Briggs and his team were in a state of shock. All of them knew the terrible truth, but none of them dared say it aloud. They could alert anyone and everyone, as many as they had time for. But that was all they could do. They had no ability to stop the missiles. The U.S. had no defenses against short-range ballistic missiles fired so close to her coastlines. They certainly didn’t have the capacity to evacuate Washington, New York, or Seattle, even if they’d had days, not seconds. These missiles were going to strike. Millions were going to die. And all they could do was watch.
“We have another launch detection,” the senior watch officer yelled. “I repeat, we have a fifth missile launch.”
Not again, Briggs thought. How was it possible? How many more were coming? And who was launching them in the first place?
“Where’s this one coming from?” Briggs demanded.
“About a hundred kilometers west-southwest of Long Beach, sir.”
“Probable target?”
“Everything in Southern California is probably in range, sir,” the officer replied.
It was a true statement, as far as it went. But Briggs knew instantly what NORAD’s supercomputers were going to tell him in another few seconds. The point of impact was going to be Staples Center. The Republican National Convention. Someone was gunning for the president of the United States.
And then Briggs noticed that the flight path of this fifth missile was radically different from the others. Rather than gaining altitude over Los Angeles in a classic ballistic arc, the missile was rapidly descending toward the water.
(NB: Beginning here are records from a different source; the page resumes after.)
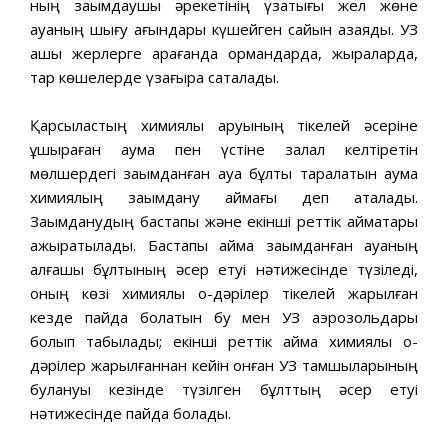
ның зақымдаушы әрекетінің үзақтығы жел жөне
ауаның шығу ағындары күшейген сайын азаяды. УЗ
ашық жерлерге қарағанда ормандарда, жыраларда,
тар көшелерде үзағырақ сақталады.
Қарсыластың химиялық қаруының тікелей әсеріне
ұшыраған аумақ пен үстіне залал келтіретін
мөлшердегі зақымданған ауа бұлты таралатын аумақ
химиялың зақымдану аймағы деп аталады.
Зақымданудың бастапқы және екінші реттік аймақтары
ажыратылады. Бастапқы аймақ зақымданған ауаның
алғашқы бұлтының әсер етуі нәтижесінде түзіледі,
оның көзі химиялық оқ-дәрілер тікелей жарылған
кезде пайда болатын бу мен УЗ аэрозольдары
болып табылады; екінші реттік аймақ химиялық оқ-
дәрілер жарылғаннан кейін қонған УЗ тамшыларының
булануы кезінде түзілген бұлттың әсер етуі
нәтижесінде пайда болады.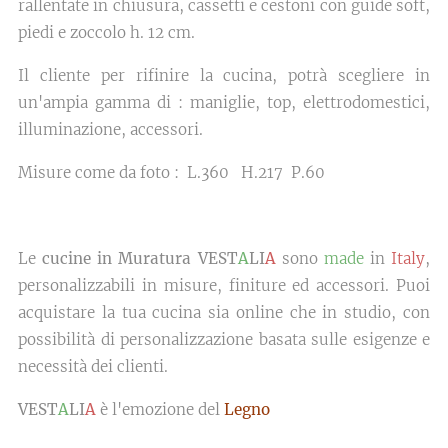
rallentate in chiusura, cassetti e cestoni con guide soft,
piedi e zoccolo h. 12 cm.
Il cliente per rifinire la cucina, potrà scegliere in
un'ampia gamma di : maniglie, top, elettrodomestici,
illuminazione, accessori.
Misure come da foto : L.360 H.217 P.60
Le
cucine in Muratura VEST
A
LI
A
sono
made
in
Italy
,
personalizzabili in misure, finiture ed accessori. Puoi
acquistare la tua cucina sia online che in studio, con
possibilità di personalizzazione basata sulle esigenze e
necessità dei clienti.
VEST
A
LI
A
è l'emozione del
Legno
“That’s not a Scud,” he said as the missile leveled off.
As he stared, mesmerized, at the radar track, he could see the incoming projectile skimming the water, just eight to ten feet off the ocean’s surface and racing inland at twice the speed of sound.
“Then what is it?” the senior watch officer asked, looking on in horror.
“A death sentence,” Briggs said quietly.
The cold, hard truth was becoming clearer with each passing second. They were watching a highly coordinated decapitation strike, aimed at taking out the entire American government in a matter of minutes.
Sure enough, an instant later, the computers had it pegged. They were tracking a land attack cruise missile, most likely a Chinese- or North Korean — built model known as the “Sunburn.” The most lethal cruise missile in the world, the Sunburn was capable of carrying a two-hundred-kiloton nuclear warhead. And it was accurate to within ten feet.
Now there was no doubt for anyone in the room. Someone was targeting the president of the United States. And they didn’t just want to kill him. They wanted to annihilate him and his government.
12
“Mayday, Mayday. Vessel in distress. Over.”
Telecommunications Specialist of the Watch Carrie Sanders had been having a very quiet night. She was in her third year with the U.S. Coast Guard, serving in the tradition of her father and grandfather. It was her job to listen for distress calls and issue safety bulletins to boaters over the VHF radios from the Communications Center in the Guard’s mid-Atlantic regional headquarters. But it had been business as usual all evening, and she certainly hadn’t heard anything about what was transpiring at NORAD. In fact, she’d been so bored up to that moment, she had her feet up, was sipping her umpteenth Diet Coke of the night, was reading The Hunt for Red October yet again, and had been counting the hours until her shift was over and she could see her boyfriend, Tomas.